The problem with raw pixel inputs is that there is a lot of task-irrelevant information in the observation. This allows the discriminators of GAIL to exploit task-irrelevant features leading to poor performance. Some good ways to mitigate this problem is data augmentation and actor early stopping. Actor early stopping is needed since once the actor is trained, the discriminator cannot distinguish agent and expert from its behavior, and is forced to distinguish using task-irrelevant features.

Although regularization and data augmentation improves upon standard GAIL, the authors propose adding a constraint for the discriminator. The constraint is that the discriminator must not be able to distinguish between the agent and the expert during some invariant set, where there is no meaningful behavior. that it cannot distinguish agent and expert demonstrations from their early frames, where their behavior is not apparent. The authors experimentally find that both using frames from a random policy or extracting early frames from a trained policy works.

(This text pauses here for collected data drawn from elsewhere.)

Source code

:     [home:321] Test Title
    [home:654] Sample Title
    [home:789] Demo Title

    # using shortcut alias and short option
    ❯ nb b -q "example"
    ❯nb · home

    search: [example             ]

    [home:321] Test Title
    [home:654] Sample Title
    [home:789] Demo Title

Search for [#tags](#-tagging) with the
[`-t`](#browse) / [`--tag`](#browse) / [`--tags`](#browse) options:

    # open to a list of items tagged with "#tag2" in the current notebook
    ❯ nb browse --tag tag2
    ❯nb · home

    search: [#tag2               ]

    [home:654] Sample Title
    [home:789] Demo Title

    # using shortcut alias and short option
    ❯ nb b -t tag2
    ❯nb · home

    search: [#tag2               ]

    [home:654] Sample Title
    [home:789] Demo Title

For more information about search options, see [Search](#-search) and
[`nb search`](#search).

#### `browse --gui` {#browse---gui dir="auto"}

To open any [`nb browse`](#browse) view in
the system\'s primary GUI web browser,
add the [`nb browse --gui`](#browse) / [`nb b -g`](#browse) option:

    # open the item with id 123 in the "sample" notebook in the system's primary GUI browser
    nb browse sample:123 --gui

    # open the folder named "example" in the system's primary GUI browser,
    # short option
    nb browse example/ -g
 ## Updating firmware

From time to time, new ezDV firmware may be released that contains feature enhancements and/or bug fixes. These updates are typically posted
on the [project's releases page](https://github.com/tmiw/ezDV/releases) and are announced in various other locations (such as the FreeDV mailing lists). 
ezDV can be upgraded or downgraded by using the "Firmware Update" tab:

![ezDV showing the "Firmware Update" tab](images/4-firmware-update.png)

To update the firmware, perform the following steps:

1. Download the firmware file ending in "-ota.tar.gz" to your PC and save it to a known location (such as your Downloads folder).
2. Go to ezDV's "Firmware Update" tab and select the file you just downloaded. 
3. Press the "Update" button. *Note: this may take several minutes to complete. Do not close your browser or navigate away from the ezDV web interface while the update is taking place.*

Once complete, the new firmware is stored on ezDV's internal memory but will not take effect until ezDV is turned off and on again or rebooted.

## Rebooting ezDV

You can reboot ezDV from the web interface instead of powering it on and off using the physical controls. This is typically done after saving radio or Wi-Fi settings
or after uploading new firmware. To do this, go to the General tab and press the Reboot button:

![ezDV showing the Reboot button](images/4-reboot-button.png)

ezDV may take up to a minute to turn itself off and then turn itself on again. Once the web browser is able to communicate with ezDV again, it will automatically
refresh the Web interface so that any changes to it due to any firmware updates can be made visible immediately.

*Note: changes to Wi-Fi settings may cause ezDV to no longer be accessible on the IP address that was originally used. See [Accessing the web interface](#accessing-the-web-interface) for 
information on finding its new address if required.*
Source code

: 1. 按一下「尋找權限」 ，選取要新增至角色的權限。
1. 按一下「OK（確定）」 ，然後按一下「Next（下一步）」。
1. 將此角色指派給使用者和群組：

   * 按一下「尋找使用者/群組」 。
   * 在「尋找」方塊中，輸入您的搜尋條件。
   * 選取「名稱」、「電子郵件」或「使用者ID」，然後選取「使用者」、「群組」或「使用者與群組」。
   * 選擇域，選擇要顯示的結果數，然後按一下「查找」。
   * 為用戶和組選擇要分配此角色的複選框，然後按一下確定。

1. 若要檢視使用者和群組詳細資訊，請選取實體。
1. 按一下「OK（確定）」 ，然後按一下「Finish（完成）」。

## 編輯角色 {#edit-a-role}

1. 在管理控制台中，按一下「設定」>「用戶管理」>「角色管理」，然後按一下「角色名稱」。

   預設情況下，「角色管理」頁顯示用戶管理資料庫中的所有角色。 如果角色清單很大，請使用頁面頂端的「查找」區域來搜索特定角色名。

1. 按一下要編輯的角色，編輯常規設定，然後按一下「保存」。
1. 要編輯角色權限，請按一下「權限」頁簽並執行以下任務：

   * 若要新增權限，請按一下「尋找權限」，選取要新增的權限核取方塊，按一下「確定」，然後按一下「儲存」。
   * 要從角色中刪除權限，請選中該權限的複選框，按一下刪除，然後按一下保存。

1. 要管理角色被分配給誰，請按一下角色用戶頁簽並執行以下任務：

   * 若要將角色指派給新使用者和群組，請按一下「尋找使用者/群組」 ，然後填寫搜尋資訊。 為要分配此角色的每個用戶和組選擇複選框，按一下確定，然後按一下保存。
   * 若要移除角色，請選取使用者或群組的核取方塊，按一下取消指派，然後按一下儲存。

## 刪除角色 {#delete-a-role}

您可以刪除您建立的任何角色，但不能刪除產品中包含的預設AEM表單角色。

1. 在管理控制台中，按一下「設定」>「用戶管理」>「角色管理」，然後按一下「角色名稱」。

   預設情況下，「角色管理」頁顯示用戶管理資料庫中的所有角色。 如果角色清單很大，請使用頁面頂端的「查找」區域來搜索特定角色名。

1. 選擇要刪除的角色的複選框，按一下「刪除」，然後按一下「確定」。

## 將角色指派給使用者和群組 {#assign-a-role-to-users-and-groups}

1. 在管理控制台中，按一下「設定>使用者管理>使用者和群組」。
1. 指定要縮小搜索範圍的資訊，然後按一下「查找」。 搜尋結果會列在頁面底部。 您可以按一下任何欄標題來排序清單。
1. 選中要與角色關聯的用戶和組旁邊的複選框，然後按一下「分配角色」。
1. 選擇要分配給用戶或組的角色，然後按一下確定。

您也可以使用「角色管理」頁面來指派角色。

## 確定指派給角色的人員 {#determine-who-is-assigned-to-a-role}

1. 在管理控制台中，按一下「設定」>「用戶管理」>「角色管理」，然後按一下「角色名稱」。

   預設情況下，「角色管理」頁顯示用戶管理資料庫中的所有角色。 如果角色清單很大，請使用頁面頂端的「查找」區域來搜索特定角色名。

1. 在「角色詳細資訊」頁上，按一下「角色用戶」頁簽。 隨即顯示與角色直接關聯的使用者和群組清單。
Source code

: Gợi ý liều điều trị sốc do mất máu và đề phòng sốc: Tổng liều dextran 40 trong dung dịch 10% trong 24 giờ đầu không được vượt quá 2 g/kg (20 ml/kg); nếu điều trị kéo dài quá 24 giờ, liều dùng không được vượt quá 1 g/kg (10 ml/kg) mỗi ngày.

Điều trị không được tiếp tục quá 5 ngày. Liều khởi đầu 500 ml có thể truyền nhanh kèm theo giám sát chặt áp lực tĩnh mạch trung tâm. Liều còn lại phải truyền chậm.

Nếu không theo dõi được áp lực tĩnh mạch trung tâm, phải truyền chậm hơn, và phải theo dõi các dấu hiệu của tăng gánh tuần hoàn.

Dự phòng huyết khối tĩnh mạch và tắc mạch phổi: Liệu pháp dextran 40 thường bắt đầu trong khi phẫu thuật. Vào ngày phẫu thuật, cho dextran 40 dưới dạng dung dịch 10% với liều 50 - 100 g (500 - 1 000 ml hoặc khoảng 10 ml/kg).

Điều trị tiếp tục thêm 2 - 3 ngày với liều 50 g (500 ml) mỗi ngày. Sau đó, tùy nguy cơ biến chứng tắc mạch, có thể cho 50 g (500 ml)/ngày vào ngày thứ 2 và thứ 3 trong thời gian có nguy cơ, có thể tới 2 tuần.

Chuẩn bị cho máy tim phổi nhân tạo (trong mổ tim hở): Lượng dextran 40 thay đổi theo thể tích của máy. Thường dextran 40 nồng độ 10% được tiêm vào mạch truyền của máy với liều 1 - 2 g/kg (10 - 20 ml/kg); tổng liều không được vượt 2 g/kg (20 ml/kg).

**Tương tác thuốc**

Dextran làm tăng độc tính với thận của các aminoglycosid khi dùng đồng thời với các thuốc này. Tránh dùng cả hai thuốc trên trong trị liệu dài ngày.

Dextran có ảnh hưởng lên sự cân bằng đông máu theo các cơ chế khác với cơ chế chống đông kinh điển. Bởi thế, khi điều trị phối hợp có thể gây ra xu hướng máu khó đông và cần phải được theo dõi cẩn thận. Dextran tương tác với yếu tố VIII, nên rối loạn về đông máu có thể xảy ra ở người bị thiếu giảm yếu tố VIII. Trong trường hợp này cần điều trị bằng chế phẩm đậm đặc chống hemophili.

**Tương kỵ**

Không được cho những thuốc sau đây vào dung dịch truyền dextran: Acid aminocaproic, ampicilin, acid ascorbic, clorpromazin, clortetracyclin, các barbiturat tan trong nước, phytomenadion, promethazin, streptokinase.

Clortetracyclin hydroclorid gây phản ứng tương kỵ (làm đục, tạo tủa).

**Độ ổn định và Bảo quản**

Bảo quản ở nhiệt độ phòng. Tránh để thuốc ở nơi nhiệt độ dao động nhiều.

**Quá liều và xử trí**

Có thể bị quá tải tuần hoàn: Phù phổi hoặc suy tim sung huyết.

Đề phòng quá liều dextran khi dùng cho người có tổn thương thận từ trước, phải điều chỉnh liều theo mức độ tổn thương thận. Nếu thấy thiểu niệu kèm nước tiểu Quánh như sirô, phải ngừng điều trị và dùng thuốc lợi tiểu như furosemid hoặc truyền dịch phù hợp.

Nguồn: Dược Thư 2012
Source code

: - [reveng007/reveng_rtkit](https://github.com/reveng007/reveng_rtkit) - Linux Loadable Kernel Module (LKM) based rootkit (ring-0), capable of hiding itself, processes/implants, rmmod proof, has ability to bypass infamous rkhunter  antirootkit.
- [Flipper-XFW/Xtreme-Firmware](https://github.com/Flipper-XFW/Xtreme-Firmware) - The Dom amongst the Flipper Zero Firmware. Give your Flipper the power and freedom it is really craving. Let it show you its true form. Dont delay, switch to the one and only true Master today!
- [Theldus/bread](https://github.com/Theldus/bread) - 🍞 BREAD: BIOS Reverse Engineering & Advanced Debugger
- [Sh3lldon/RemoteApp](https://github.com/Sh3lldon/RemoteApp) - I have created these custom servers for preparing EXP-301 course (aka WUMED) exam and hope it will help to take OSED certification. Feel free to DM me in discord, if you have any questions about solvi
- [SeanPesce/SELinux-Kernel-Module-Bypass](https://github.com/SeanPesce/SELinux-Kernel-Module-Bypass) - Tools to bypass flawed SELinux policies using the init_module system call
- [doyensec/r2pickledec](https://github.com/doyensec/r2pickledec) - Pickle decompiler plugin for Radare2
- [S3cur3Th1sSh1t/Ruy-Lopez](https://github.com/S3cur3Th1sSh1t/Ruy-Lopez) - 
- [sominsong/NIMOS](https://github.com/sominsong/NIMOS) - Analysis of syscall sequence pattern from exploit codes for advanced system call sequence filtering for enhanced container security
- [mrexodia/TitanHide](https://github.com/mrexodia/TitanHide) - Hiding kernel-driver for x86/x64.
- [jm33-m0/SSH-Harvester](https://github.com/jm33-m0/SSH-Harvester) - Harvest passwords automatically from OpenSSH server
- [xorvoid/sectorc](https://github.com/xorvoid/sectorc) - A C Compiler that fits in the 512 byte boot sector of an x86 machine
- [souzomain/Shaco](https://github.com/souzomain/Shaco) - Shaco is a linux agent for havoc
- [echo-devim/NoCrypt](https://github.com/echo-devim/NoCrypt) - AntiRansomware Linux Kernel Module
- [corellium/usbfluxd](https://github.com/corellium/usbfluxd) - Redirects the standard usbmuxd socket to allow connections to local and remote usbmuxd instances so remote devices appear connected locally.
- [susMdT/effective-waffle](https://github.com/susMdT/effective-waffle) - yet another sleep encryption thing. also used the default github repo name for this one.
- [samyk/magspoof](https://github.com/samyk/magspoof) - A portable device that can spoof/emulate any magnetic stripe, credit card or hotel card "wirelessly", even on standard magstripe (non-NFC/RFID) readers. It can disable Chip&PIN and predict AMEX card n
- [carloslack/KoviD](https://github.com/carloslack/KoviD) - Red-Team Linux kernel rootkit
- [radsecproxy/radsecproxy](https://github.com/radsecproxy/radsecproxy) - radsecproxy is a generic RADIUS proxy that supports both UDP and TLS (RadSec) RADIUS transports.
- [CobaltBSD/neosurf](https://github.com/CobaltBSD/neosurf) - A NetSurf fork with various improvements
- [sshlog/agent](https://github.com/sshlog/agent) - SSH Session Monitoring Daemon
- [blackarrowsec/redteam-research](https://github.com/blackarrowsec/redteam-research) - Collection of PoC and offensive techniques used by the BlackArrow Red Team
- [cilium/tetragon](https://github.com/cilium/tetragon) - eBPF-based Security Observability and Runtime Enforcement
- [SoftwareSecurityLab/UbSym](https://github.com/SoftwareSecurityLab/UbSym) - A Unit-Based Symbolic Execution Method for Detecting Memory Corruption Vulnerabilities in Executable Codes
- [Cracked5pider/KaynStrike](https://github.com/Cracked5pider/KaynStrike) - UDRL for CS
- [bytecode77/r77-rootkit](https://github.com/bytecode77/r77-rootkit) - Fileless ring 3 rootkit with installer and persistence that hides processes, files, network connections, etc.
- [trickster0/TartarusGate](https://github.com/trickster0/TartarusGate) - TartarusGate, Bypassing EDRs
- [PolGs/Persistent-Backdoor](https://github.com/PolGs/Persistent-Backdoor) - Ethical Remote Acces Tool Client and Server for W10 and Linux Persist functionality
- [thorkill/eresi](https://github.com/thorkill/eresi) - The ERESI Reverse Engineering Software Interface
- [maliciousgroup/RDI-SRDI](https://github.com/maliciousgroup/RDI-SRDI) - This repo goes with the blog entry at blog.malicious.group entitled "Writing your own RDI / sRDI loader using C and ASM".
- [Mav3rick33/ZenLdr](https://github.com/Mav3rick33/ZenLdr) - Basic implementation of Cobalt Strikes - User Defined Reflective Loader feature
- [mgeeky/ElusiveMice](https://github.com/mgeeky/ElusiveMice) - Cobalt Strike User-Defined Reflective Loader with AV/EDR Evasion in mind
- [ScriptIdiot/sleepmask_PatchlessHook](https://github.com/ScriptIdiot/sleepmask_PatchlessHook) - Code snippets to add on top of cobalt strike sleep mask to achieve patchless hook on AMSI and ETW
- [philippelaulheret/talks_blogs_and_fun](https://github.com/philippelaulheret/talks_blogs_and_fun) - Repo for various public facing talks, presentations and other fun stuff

Experimentally, TRAIL shows better performance than GAIL in simulated block lifting tasks.

Read more

Here are some more exciting news in RL:

Quantized Reinforcement Learning (QUARL)
Empirical study on the effects of quantification of various RL algorithms to reduce needed computational resources.

The Paths Perspective on Value Learning
A blog post on Distill illustrating the idea of temporal difference learning.

TorchBeast: A PyTorch Platform for Distributed RL
A PyTorch implementation of IMPALA.

SURREAL-System: Fully-Integrated Stack for Distributed Deep Reinforcement Learning
A scalable framework for distributed deep RL.

“I’m sorry Dave, I’m afraid I can’t do that” Deep Q-learning from forbidden action
Define a “frontier loss” using a classification network to encourage the Q-values of forbidden actions to be below those of each valid actions.

Benchmarking Batch Deep Reinforcement Learning Algorithms
Benchmarks of batch deep RL algorithms with data generated by one partially trained policy. The discrete variant of Batch-Constrained deep Q-learning (BCQ) consistently outperforms other methods.

Discounted Reinforcement Learning is Not an Optimization Problem
Discounted RL (using a discount factor) in a continuing task does not have a well-defined objective and is thus not an optimization problem. However, average reward RL is.

If MaxEnt RL is the Answer, What is the Question?
Analysis of maximum entropy RL, showing that its benefits come from “implicitly solving control problems with variability in the reward.”

Advantage-Weighted Regression: Simple and Scalable Off-Policy Reinforcement Learning
Using two standard supervised learning steps is enough to learn value function and policy in an off-policy manner that is competitive to state-of-the-art RL methods such as TD3 and SAC.